O que fazer.
Por favor, prolongue o texto sobre a barbárie e a violência contra crianças, começando logo após a última frase apresentada.

Trecho do documento.
E tudo se inverteu. Ou melhor, se amalgamou, ou se inverteu brutalmente como amálgama. Os assassinos passaram a definir os assassinos como se não fossem assassinos, os corruptos passaram a definir outros corruptos como corruptos, desde que conviesse a objetivos que nada tivessem a ver com corrupção, e a Sara Winter se tornou possível porque a variação súbita de paixões passou a ser algo quase recomendável. Passamos a jogar uma roleta-russa coletiva. E as crianças ou foram convidadas a brincar também de ódio (o ódio nas redes foi sendo antecipado) ou esquecemos que elas são alvos naturais nessa cultura da destruição, da morte.
Desconfio que a luta contra essas pós-senhoras de Santana não deva se restringir à estupefação com suas rezas macabras, com seus fervores raivosos, com suas tochas compungidas. E não que não tenhamos de pensar em lutas convencionais contra as tochas compungidas, mas penso que falta entender em que momento exato nos fodemos, deixamos que tudo ficasse misturado a ponto de essa mescla (como um câncer maldito mesmo) pudesse crescer do lado da barbárie, e não da civilização.
A adesão à barbárie — linguagem que, em tese, os bárbaros dominam melhor que a gente — talvez apenas atice esse fogo que matará novamente Joana D’Arc (não fui eu que matei, fomos todos nós) e a dignidade de cada criança de 10 anos, não apenas essa que está agora ameaçada por essas tochas. Até porque adesões à barbárie costumam ser mais sutis do que gostaríamos de supor. A invisibilidade do abuso sexual, da violência sexual contra crianças, por certo nunca deixou de existir. Mas por que deixamos de falar desse tema nos últimos anos?
Eu tenho medo que o tio da menina seja um herói para seus filhos e um respeitável homem de bem no seu trabalho, na sua patota que joga futebol às quartas. Mas não somente que ele seja um herói para esses filhos e colegas pelo que ele tenha dito ou feito de explicitamente nocivo aos nossos olhos resistentes, mas pelo que o tio da menina e da Sukita e do pavê represente (e não apenas como vilão evidente, portanto) de naturalização coletiva de códigos que deveríamos ter repudiado com mais ênfase, há algum tempo.

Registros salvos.

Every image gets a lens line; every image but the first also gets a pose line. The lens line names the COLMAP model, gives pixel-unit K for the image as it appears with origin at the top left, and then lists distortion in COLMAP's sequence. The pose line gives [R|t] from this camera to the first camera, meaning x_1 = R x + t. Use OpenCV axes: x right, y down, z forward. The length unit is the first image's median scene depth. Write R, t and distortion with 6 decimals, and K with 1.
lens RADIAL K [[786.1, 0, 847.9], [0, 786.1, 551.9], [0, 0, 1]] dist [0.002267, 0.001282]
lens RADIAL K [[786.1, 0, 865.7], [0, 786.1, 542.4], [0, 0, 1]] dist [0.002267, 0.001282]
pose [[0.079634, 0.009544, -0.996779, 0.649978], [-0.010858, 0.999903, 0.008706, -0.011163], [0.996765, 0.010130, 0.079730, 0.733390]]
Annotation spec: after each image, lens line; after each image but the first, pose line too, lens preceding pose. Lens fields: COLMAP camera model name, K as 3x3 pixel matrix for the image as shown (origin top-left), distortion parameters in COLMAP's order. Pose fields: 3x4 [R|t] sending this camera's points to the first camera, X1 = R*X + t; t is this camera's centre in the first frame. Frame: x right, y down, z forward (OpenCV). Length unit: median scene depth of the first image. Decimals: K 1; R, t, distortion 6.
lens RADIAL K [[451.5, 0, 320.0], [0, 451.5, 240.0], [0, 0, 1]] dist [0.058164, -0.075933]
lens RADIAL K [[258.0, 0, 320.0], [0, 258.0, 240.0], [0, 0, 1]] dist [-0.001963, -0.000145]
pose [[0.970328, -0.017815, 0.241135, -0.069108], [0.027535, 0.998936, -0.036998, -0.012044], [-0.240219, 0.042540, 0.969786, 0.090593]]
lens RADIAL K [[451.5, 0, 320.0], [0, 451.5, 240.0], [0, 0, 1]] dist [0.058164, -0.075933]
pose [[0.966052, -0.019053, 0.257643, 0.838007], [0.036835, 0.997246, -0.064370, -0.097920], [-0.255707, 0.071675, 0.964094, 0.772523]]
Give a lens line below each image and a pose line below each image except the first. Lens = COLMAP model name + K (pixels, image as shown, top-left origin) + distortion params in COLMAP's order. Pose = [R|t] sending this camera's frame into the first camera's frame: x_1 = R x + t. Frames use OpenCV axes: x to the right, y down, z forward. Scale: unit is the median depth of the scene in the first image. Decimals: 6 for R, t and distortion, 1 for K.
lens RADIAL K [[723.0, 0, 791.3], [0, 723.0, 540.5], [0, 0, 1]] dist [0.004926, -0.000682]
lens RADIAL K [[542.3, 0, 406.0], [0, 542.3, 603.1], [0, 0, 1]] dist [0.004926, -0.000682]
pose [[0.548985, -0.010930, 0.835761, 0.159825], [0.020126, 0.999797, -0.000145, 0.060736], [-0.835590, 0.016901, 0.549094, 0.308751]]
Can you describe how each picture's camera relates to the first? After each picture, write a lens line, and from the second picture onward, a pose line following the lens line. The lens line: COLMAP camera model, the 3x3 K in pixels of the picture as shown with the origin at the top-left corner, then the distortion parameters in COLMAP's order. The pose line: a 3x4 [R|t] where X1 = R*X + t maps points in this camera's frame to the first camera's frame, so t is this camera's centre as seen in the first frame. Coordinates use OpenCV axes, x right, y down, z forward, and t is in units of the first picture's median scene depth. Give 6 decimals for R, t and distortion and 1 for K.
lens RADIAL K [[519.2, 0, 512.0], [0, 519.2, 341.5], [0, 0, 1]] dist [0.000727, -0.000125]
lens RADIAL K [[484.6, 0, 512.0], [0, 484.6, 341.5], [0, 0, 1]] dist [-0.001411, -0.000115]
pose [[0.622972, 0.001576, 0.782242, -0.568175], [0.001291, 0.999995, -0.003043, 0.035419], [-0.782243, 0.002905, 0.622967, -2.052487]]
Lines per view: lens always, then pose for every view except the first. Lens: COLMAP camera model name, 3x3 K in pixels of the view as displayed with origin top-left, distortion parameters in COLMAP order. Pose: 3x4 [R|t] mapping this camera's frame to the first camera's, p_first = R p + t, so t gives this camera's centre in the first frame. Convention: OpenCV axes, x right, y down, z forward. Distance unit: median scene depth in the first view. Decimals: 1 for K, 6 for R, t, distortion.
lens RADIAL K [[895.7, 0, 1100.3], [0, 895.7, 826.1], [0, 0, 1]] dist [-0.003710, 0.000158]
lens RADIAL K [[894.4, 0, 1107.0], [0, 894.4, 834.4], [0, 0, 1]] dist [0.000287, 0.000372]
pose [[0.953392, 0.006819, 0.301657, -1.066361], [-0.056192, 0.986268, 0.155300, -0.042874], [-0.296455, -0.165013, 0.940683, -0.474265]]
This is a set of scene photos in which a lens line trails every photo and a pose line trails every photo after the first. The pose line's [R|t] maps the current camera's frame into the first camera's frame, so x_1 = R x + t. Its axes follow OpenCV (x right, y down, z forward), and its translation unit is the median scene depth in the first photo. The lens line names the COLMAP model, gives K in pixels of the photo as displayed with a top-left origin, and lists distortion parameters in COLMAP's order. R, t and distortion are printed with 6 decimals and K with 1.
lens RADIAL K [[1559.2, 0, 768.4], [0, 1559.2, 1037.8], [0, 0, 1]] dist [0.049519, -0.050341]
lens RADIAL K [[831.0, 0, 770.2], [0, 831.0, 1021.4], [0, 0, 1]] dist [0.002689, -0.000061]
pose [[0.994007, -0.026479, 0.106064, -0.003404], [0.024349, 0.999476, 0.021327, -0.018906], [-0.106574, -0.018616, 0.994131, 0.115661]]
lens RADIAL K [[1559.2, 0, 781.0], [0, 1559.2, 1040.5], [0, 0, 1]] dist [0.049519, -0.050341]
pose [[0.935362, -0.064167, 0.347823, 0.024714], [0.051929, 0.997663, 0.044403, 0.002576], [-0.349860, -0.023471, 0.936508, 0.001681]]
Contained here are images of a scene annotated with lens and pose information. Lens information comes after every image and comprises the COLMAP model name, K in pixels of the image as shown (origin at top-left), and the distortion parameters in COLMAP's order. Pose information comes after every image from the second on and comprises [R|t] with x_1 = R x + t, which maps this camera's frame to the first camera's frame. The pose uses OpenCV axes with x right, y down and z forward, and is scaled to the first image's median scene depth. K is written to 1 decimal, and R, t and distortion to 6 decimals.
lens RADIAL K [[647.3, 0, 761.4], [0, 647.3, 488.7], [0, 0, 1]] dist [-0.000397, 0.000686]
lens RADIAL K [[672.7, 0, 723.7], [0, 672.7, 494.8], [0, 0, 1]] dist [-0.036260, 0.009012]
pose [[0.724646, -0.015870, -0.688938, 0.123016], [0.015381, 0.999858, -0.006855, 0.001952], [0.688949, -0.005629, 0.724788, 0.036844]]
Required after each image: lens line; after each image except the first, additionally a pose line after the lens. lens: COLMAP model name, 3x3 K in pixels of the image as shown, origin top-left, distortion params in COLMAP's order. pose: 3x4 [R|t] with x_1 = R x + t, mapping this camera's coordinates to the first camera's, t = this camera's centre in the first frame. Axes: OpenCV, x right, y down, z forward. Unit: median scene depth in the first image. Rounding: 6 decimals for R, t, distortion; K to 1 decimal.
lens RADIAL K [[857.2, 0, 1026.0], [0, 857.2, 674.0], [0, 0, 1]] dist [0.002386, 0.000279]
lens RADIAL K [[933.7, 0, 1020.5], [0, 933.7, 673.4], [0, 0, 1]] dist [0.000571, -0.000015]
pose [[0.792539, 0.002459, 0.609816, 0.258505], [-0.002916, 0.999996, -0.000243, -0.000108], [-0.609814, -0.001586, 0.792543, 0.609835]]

Resultado do exercício.
Mais ou menos como se, além de tudo, tivéssemos de nos defender de nós mesmos. Seja de nossa passividade, seja dos espasmos súbitos de justiçamento. (Notem que não estou a pregar ausência de reações de legítima defesa, de desobediência civil ou mesmo de violência quando for o momento de retirarmos violentadores em série de nossas instituições e de nossos portões. E sim que tudo isso só poderá ser feito a partir de uma linguagem que não esteja amalgamada com a dos adversários.)
E não que a culpa seja das vítimas ou dos resistentes, claro. Mas supostamente estou me dirigindo a vítimas e a resistentes, àqueles que ainda conseguem, em tese, identificar que estamos ilhados e essas ilhas civilizatórias estão encolhendo e os piratas estão vindo com sangue nos olhos, eles querem nossas ilhas para plantar mais soja e atear fogo em nossas artes e nos contaminar com doenças palpáveis e pandemias impalpáveis, eles farão isso e ainda dirão que estamos a desafiar o sagrado direito à propriedade e que a nossa defesa será um atentado às cruzes que eles portam — nós, despejados, é que seremos definidos como os culpados.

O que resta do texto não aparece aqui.